The UK Schools' League 2013 is an annual event run by Games Workshop for kids aged 11-18. Anyone taking part?


----------



## Septok

Me, 1st round tomorrow. Just hoping we can get back up to WHW. Was awesome last year, but 5.30AM starts kill.


----------



## Hasnat

Awesome. What school are you from? Which systems are you entering and which regional heat location?


----------



## Septok

Our club's just 40K. Playing down in Brighton, which should be fun. Necrons, Wolves, SM and Orks.


----------



## khrone forever

well.. our school won our heat, mainly because no-one else turned up


----------



## Hasnat

Our school entered for all three systems. Our 40K regional heat is on saturday. Please let us know how you guys did.


----------



## Septok

khrone forever said:


> well.. our school won our heat, mainly because no-one else turned up


I know the feeling.



Hasnat said:


> Our school entered for all three systems. Our 40K regional heat is on saturday. Please let us know how you guys did.

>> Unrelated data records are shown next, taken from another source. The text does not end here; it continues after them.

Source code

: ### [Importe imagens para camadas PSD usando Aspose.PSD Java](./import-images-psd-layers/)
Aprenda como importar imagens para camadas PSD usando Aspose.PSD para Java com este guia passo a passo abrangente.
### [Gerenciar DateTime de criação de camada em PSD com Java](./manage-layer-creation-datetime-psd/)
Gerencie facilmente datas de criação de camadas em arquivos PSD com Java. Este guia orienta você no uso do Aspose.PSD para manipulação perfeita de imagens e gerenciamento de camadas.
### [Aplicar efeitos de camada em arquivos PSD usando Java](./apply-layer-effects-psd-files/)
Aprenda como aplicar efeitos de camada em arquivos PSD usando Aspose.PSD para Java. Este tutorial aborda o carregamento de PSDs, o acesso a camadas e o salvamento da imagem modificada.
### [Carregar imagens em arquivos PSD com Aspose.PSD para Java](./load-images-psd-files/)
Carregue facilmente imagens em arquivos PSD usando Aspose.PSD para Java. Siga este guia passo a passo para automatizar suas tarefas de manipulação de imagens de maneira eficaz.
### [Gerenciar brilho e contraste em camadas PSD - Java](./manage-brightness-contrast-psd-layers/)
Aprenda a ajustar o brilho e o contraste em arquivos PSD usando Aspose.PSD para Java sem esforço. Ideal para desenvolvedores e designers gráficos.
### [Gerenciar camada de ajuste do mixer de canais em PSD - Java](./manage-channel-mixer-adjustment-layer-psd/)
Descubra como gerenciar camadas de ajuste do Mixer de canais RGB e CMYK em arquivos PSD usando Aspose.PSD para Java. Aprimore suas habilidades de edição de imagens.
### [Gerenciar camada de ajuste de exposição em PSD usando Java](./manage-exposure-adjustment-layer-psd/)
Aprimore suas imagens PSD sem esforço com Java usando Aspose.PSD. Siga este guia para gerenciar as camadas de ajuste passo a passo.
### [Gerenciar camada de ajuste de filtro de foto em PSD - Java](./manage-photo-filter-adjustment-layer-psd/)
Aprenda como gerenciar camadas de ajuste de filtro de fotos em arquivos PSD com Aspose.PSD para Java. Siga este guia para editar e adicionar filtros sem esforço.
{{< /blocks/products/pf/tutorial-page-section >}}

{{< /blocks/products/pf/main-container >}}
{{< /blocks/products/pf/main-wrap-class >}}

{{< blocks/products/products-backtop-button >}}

Enemy team didn't show. So we basically just played for the rest of the time and got through to the next round... without needing to battle at all. But we're telling the others we won a hard-fought set of battles, but were just the superior tacticians...


----------



## Hasnat

Septok said:


> I know the feeling.
> 
> 
> 
> Enemy team didn't show. So we basically just played for the rest of the time and got through to the next round... without needing to battle at all. But we're telling the others we won a hard-fought set of battles, but were just the superior tacticians...


Indeed. That's happened to us several times.


----------



## Tanthachon25

My club's a pure 40k club. I was in the schools league team and we got through to regionals. I lost all my games and we are now clinging onto a reserve team spot in the nationals. I'm a space marine player with not loads of cash sitting around. Anyone got a good army suggestion?


----------



## falcoso

Me and a couple of friends were going to enter as a gaming club, but we couldn't get permission from our respective schools for time off.


----------



## Septok

My school is through, after a 9-0-3 w/d/l. Tough competition, and I must rage at the time limit. It's really annoying to have to play a whole game in 40 mins, especially against nids and slow players.

I must also commend many players on their lists for writing them as munchkin-like as they possibly could. Much more commendation for those who brag about w/d/l of their lists...


----------